Don’t use pesticides in the garden
As I lived in my new house, and read about gardening and bee colony collapse, I became conscious of the role that gardens can play in keeping bees alive. However, unfortunately, the same pesticides that threaten bees in agriculture, are also used to keep the plants we buy free from bugs.
I found this out too late, but it strengthens my resolve to rely only on plants that can last several years, so even if pesticides were used by the cultivator, at least the chemicals will not be added to the soil every year – just in the year I planted the plants. New plants will be either home grown or bought from an organic cultivator.
Needless to say that I am not using pesticides in my garden.
The sunflowers and hollyhock are especially good for bees, so I hope they seed themselves out and stay. The hazelnut, aronia and hawthorn will be good for bees and butterflies as well, when they mature. This year none of them have flowers yet. I also have lavender and heuchera. Unfortunately, I bought the lavender before realizing that pesticides are commonly used in their cultivation.
A home for ladybugs and bees (and other insects)
The Dutch nature foundation ‘Natuurmonumenten’ sells homes for insects. It’s a bit like birdhouses, but meant for wild bees, butterflies and ladybugs.
This one is specifically designed for bees (the top) and ladybugs. On one of the websites I read that ladybugs will like to have some dry leaves in their home, so I’m putting some in the bottom half of my insect-home.
I put it up last night, and the first insects have indeed moved in. However, they are neither ladybugs nor bees, but Earwigs – also, so I’m told, essential to the natural order.
Allowing for a messy corner
A healthy ecosystem includes rotting plants and insectlife
This is one of my messy corners, hidden behind a large shrub. Plant material that left over from the garden is stacked and allowed to decompose in it’s own time. My garden doesn’t have a handy corner for a compost heap, but this is a decent alternative. The result will not be compost, but the soil will be enriched and all kinds of bugs and insects will call it their home, creating a nice little biotope.
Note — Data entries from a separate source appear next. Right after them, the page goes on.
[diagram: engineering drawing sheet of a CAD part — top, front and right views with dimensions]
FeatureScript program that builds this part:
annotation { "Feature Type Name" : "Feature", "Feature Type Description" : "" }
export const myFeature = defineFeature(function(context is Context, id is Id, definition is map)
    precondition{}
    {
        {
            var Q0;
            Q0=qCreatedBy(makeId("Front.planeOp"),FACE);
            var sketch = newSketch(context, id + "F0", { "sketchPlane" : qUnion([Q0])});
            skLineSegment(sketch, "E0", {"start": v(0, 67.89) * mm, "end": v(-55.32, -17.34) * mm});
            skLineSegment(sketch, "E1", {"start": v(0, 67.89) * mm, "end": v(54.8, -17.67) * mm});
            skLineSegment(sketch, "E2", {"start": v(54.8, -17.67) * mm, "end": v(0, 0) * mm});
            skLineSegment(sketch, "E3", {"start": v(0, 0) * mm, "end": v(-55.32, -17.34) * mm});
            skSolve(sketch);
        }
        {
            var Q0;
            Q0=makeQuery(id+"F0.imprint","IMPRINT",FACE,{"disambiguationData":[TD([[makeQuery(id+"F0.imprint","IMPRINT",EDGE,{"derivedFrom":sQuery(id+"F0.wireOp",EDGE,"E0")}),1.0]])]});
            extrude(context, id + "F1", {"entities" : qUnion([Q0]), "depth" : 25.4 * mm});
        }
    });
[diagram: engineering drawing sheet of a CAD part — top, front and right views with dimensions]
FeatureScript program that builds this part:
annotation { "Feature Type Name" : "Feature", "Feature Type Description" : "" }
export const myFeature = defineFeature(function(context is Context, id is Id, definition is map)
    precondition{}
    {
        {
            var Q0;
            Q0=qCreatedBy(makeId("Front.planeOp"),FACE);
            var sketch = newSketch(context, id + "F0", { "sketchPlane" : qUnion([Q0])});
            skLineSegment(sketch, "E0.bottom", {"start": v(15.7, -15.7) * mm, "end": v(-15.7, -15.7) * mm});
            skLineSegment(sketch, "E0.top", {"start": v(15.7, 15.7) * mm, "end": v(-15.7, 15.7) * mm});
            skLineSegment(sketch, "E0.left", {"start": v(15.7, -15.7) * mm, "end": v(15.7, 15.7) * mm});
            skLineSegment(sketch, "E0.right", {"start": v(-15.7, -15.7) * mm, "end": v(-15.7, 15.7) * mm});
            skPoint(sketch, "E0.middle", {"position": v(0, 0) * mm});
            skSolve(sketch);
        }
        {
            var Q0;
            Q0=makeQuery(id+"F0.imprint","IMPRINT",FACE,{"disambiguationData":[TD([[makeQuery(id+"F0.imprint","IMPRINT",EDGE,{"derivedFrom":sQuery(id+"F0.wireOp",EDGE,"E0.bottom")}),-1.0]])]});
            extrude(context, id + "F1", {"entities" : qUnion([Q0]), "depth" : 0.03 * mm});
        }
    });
The reason insect-homes have become a thing is precisely that people tend to have such clean gardens. In my case I decided to have both: messy corners AND an insect-hotel.
I have also put a few stray brick under bushes – hidden from people who may want to use them to break into my home, and nice for insects.
Allowing for ‘weeds’
In the back of the main garden, where I planted sunflowers, hawthorn, hazelnut and aronia (all plants that can become quite large), I’m not weeding out what naturally shows up. Instead I just let this corner of the garden be a bit wilder.
Again, this is part of the organic nature of my garden. It means plants that naturally occur in this climate will grow and give seeds to birds as well as help butterflies and bees. As these plants die in autumn, they will enrich the soil, binding nutrients and improving the structure.
Does this create problems?
No, because those weeds will never really compete with the plants I planted. Those bushes will make roots deep in the soil, so they’re not competing for food or water. And as for light: weeds will never outgrow a hawthorn bush. It just doesn’t.
Bee and Butterfly friendly Flowers
When getting new plants, check out whether they’re the kind that bees can feast on. You’d think it makes no difference, but it does. Here are some of the variables:
- Avoid plants with double or multi-petalled flowers. Even if they do have nectar and pollen, insects often don’t have access to it.
- Use plants native to the area: local insects will know what to do with them. Extra points for planting local plants that are becoming rare and host to rare types insects and bees.
- Combine plants that flower in different seasons, so that bees have food throughout the year.